The exercise asks you to copy every line below in which "parts" appears.

Records shown
* * * * *
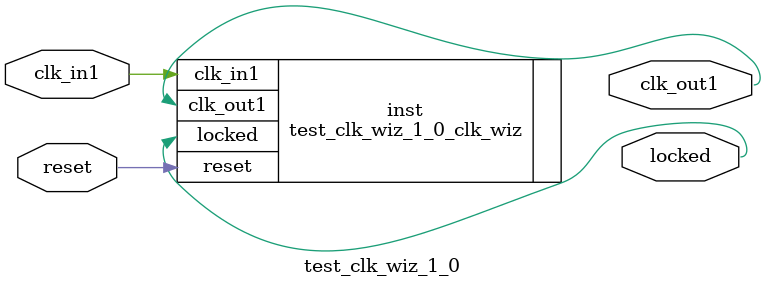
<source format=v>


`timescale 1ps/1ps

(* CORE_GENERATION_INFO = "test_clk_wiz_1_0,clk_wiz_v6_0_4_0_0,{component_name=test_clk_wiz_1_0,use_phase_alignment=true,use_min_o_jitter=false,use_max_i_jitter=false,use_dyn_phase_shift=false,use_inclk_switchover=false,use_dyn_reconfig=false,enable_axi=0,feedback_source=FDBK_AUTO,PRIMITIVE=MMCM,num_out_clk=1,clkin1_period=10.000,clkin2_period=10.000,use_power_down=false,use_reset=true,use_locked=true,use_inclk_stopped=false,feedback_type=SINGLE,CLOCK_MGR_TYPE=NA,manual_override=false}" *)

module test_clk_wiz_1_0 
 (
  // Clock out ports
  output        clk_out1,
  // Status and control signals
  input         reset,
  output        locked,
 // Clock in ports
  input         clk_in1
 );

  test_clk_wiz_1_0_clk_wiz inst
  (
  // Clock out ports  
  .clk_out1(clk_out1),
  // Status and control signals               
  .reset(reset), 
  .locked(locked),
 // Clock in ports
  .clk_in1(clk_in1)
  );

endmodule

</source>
* * * * *
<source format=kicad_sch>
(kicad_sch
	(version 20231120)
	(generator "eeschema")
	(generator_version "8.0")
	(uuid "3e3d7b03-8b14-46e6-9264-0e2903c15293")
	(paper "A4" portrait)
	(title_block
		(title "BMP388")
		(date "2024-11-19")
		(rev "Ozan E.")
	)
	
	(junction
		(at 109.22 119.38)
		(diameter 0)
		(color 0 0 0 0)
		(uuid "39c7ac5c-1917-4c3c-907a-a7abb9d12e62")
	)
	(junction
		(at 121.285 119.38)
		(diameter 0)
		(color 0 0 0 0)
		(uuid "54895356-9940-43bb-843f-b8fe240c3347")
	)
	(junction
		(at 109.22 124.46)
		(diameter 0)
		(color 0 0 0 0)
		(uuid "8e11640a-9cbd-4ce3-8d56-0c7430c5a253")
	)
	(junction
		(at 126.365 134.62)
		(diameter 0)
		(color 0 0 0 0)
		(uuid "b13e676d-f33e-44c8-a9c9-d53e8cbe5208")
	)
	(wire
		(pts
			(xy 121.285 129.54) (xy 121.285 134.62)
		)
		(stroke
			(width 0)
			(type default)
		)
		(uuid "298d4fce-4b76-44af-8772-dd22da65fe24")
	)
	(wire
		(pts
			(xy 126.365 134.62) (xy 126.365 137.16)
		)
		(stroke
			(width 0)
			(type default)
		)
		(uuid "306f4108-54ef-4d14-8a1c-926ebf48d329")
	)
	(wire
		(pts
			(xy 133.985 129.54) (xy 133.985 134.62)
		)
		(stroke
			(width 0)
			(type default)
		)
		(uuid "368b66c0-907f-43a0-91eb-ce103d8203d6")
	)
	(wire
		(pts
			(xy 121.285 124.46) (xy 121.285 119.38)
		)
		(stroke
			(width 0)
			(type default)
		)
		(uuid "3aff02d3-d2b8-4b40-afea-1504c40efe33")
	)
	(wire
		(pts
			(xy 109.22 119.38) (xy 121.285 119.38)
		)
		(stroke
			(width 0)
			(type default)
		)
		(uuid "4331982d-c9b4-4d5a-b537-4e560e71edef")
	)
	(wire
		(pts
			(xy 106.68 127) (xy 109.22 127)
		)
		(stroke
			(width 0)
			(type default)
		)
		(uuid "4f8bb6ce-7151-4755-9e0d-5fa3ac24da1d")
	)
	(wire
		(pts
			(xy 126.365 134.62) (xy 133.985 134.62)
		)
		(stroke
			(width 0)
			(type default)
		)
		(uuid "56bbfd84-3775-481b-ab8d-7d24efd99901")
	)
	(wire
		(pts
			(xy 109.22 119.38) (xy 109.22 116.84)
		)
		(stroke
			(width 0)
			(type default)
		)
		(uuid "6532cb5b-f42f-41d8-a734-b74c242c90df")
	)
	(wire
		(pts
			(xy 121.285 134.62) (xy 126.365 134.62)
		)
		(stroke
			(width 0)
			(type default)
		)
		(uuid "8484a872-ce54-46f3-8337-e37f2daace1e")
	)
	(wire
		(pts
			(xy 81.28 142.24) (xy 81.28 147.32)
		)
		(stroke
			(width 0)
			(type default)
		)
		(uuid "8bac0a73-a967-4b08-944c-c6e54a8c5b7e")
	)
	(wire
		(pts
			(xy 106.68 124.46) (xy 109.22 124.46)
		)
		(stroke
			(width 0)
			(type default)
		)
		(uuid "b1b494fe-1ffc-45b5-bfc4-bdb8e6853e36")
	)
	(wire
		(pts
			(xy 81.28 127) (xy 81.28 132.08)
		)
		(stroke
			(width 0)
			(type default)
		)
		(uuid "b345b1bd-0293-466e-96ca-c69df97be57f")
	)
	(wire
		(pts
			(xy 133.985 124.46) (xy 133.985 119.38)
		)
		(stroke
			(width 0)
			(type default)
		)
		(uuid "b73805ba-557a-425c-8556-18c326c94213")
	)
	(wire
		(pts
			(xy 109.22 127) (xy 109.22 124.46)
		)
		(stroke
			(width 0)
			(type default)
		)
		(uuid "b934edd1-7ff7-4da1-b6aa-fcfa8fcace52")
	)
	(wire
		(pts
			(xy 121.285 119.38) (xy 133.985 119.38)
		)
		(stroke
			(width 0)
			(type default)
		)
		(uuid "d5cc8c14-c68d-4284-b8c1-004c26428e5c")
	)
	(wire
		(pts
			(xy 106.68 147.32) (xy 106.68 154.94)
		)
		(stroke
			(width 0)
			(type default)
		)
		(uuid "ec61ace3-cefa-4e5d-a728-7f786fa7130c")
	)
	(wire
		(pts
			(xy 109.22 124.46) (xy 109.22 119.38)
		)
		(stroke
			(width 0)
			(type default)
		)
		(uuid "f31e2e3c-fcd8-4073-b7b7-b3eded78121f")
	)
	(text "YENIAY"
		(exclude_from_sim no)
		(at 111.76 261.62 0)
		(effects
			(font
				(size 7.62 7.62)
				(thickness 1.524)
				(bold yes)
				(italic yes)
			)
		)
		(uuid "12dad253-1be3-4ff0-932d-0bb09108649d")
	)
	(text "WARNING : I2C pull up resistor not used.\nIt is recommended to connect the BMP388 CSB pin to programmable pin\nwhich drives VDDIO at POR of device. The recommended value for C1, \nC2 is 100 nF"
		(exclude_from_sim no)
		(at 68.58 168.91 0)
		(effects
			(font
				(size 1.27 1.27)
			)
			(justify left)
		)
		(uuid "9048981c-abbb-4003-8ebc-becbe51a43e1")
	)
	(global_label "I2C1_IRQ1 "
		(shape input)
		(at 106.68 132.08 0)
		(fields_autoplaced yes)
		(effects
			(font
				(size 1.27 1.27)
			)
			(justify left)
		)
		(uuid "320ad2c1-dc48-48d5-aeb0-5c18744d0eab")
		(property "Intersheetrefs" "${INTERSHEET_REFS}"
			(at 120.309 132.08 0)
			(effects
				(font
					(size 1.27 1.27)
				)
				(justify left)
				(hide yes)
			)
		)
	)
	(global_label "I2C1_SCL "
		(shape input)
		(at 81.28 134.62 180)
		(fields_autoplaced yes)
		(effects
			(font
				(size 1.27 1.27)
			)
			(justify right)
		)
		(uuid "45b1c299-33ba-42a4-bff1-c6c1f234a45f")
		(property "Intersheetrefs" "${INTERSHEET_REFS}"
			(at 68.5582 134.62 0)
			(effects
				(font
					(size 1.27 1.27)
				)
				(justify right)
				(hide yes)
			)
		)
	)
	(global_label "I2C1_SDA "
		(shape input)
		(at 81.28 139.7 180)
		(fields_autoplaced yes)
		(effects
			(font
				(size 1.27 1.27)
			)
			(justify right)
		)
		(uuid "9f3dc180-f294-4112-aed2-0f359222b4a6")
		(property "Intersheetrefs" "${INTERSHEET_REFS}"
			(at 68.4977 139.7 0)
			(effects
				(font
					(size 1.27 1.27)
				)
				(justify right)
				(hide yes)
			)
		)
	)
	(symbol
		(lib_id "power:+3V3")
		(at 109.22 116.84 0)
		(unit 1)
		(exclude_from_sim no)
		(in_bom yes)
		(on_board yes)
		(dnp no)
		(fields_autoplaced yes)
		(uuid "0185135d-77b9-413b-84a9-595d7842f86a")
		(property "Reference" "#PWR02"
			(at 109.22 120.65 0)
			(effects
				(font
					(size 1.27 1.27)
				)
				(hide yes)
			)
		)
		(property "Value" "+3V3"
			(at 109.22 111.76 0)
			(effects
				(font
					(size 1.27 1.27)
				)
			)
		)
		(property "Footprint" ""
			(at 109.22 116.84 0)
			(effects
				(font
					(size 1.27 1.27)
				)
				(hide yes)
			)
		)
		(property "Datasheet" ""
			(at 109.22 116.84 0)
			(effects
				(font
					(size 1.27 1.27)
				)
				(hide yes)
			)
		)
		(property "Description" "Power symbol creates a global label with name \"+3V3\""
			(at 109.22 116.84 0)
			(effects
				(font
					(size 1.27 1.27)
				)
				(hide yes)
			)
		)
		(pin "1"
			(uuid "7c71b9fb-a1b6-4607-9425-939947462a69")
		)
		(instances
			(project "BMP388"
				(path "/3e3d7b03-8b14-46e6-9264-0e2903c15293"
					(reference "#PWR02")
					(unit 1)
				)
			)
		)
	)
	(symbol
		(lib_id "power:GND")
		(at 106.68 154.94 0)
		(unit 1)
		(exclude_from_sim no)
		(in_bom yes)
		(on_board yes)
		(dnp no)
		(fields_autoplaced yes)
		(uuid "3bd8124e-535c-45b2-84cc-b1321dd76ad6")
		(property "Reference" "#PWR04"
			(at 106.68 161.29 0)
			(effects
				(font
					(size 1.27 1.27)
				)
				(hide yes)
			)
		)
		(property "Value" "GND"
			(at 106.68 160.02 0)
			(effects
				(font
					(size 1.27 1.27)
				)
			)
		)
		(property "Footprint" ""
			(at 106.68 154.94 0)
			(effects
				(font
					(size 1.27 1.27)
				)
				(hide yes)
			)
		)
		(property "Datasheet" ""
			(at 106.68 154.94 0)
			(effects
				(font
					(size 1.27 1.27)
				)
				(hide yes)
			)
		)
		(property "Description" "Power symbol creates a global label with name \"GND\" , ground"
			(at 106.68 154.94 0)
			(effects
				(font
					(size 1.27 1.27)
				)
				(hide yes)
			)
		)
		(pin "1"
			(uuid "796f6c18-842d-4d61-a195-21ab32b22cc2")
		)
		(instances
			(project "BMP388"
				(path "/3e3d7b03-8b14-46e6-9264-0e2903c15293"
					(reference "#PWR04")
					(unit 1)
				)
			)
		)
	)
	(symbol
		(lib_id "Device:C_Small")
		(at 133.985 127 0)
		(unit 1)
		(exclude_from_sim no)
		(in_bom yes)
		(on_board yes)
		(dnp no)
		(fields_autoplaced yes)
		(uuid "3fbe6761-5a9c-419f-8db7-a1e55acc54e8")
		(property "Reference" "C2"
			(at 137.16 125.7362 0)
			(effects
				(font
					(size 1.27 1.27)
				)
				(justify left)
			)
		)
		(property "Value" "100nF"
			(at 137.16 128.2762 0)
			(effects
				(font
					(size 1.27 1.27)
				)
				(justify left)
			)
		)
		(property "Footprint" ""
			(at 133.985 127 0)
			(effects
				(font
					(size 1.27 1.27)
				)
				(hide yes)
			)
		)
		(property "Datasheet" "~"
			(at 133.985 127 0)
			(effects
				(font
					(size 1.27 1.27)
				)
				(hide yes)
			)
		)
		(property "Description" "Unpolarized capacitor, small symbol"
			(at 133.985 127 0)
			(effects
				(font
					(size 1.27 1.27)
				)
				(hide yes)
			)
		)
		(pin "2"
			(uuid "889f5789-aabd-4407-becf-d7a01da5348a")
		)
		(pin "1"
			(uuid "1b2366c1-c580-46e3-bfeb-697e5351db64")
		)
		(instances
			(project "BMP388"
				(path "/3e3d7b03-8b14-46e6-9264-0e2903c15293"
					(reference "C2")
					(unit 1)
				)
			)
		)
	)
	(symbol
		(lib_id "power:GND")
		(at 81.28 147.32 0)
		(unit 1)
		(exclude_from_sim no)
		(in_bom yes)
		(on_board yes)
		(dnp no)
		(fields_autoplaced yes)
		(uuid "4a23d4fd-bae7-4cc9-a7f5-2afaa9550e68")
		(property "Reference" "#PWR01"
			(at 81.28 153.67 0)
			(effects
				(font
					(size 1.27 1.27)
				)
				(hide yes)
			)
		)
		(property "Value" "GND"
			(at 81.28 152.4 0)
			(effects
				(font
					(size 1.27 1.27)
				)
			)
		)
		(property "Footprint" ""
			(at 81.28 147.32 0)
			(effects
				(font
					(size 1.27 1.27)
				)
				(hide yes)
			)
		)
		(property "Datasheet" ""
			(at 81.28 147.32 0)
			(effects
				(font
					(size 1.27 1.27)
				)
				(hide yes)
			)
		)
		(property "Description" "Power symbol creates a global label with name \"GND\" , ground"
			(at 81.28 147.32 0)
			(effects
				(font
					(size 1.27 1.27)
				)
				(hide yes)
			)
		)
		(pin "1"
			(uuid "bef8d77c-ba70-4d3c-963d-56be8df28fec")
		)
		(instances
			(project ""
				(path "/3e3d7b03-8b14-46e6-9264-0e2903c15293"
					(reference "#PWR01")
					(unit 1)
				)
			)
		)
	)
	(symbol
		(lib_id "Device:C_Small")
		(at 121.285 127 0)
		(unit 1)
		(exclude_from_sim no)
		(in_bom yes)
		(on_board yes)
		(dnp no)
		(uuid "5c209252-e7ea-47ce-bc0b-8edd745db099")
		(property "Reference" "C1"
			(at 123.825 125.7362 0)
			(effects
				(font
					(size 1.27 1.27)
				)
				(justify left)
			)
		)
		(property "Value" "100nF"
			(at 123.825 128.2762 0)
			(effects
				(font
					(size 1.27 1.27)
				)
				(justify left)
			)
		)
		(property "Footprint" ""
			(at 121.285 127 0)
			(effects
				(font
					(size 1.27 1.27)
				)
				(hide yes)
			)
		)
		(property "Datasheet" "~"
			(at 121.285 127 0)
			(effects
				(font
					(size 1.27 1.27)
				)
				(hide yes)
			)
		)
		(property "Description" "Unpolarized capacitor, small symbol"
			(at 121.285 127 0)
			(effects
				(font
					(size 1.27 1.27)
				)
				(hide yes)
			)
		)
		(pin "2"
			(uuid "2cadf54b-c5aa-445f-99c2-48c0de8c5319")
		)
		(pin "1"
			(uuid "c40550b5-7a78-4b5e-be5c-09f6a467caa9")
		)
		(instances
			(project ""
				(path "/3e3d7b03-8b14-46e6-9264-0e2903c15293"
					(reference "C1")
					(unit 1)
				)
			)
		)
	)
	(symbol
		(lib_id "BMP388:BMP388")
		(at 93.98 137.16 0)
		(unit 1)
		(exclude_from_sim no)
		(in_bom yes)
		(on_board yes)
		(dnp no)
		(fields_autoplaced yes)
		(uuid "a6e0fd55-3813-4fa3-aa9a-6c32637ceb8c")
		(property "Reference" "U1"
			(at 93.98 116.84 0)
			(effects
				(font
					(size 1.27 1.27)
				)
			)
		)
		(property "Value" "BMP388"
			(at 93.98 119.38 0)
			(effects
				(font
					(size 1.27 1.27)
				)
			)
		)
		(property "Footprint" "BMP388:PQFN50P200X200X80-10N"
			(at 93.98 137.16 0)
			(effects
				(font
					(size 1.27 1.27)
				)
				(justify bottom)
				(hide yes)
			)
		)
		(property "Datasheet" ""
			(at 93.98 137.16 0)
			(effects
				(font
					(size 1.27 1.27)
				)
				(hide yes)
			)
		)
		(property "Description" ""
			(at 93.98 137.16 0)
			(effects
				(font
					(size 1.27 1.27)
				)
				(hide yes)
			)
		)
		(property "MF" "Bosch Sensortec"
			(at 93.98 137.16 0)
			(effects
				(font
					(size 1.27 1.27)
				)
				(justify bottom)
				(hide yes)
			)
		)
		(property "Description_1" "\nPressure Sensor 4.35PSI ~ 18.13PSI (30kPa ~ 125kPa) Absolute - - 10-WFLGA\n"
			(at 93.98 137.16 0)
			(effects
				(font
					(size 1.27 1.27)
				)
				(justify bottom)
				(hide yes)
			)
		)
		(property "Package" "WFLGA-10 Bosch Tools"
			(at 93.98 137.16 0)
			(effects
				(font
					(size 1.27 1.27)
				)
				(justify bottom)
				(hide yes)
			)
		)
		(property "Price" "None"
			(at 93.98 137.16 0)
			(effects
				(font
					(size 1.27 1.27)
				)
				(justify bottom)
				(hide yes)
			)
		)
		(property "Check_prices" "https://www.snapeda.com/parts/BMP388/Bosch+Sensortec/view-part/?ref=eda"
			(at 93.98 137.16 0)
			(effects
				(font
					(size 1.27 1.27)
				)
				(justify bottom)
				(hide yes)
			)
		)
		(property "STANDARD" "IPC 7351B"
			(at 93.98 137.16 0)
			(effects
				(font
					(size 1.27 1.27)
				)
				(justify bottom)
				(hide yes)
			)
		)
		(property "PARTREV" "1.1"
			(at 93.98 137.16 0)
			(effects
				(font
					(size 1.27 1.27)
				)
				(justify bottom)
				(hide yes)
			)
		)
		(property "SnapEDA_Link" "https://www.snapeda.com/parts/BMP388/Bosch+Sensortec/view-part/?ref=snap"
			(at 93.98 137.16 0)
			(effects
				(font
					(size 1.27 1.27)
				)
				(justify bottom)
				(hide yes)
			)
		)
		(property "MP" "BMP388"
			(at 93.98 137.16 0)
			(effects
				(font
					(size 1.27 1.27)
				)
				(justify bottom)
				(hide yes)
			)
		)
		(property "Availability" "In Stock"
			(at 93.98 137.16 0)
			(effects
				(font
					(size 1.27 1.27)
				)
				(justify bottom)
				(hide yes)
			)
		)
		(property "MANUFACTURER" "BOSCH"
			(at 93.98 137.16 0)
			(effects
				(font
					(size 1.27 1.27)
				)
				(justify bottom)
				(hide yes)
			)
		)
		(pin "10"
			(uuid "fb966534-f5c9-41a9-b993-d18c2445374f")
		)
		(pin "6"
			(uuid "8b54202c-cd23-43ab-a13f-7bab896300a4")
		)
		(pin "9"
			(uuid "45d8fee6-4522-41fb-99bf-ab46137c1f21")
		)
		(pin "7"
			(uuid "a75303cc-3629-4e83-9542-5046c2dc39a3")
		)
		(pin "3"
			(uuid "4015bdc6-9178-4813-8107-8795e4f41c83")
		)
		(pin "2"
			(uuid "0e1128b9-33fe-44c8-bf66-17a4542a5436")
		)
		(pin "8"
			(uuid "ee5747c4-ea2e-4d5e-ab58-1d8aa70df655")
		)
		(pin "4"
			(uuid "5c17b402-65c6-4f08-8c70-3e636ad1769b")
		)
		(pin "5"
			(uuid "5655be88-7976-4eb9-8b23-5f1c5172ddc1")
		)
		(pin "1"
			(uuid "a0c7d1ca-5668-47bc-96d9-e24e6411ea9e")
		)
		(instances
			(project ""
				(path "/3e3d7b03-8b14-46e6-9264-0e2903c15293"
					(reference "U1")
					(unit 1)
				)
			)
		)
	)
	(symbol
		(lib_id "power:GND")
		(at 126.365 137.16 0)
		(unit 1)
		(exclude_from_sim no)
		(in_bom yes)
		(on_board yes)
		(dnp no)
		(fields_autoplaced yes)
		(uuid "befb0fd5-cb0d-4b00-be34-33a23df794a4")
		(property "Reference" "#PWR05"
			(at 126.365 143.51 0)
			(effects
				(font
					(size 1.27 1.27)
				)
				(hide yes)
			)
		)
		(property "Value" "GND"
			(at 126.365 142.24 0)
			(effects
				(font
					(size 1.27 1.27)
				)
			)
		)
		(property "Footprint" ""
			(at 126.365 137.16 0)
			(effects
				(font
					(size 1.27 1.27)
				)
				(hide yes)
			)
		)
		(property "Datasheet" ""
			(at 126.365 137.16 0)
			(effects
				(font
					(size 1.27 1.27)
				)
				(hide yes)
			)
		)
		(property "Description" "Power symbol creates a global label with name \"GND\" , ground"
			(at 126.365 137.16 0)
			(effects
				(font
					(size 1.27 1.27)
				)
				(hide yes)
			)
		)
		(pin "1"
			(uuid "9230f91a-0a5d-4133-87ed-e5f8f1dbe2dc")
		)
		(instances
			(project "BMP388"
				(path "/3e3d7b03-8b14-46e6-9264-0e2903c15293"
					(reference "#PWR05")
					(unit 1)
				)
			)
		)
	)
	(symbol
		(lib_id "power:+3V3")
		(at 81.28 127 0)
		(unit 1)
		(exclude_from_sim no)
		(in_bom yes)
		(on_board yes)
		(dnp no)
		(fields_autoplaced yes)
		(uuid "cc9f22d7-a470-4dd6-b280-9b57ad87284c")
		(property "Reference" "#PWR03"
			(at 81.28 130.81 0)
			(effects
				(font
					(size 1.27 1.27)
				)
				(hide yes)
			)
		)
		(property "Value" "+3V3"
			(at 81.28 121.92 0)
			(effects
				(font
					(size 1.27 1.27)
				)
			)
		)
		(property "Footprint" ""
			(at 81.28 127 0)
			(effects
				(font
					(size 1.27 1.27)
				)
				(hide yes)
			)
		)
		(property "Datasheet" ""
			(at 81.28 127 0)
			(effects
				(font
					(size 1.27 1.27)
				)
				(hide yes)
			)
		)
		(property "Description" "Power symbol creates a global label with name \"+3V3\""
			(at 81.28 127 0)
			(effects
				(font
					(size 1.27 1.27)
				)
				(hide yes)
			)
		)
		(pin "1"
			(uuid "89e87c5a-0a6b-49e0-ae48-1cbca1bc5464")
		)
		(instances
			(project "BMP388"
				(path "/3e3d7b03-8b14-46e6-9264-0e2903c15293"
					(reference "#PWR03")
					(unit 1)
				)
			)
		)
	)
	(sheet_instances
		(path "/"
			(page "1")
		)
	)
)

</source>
* * * * *
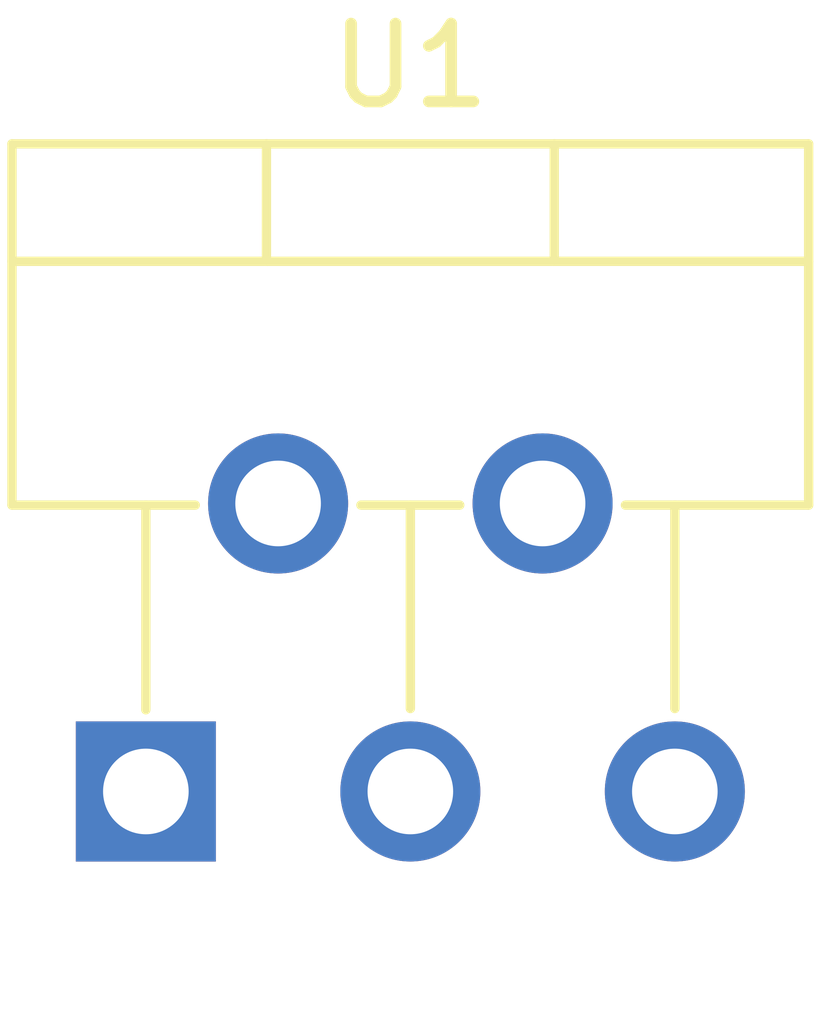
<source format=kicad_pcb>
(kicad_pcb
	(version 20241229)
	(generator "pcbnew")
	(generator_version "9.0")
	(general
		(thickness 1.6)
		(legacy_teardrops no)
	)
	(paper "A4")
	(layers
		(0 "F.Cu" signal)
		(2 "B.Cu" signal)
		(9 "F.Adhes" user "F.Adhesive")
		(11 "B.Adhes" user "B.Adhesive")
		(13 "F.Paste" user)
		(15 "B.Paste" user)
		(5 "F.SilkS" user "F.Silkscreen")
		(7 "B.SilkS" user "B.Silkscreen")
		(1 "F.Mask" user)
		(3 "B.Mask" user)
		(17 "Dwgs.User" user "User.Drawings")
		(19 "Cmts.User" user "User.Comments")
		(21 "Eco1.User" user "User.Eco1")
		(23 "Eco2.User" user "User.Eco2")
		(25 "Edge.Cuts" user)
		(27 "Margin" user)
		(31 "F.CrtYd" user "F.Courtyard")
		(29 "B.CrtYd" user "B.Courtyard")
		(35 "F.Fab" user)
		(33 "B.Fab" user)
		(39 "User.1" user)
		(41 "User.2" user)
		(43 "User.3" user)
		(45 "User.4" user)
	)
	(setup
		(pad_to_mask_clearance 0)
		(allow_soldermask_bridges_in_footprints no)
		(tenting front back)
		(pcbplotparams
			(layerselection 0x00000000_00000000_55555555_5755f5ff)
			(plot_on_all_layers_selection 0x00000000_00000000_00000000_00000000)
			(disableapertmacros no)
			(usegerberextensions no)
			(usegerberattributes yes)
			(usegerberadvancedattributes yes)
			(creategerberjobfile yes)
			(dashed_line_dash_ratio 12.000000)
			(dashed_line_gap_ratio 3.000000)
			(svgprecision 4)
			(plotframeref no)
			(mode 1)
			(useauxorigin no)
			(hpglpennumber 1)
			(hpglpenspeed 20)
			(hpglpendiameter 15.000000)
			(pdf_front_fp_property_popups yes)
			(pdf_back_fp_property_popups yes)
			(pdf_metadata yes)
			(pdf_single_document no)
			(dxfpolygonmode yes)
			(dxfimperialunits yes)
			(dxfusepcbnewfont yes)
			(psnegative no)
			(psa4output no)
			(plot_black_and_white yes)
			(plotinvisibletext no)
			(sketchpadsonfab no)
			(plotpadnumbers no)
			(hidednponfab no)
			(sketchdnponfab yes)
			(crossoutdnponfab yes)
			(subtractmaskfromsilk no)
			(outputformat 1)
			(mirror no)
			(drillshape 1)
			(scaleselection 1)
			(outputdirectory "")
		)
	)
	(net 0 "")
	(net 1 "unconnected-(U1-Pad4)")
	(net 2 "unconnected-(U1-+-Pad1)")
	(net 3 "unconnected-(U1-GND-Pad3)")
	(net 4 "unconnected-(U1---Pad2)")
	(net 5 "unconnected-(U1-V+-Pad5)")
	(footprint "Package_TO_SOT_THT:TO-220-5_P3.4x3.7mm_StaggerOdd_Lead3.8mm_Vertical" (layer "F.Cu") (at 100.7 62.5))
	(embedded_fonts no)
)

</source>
* * * * *
Task result
		(property "Check_prices" "https://www.snapeda.com/parts/BMP388/Bosch+Sensortec/view-part/?ref=eda"
		(property "SnapEDA_Link" "https://www.snapeda.com/parts/BMP388/Bosch+Sensortec/view-part/?ref=snap"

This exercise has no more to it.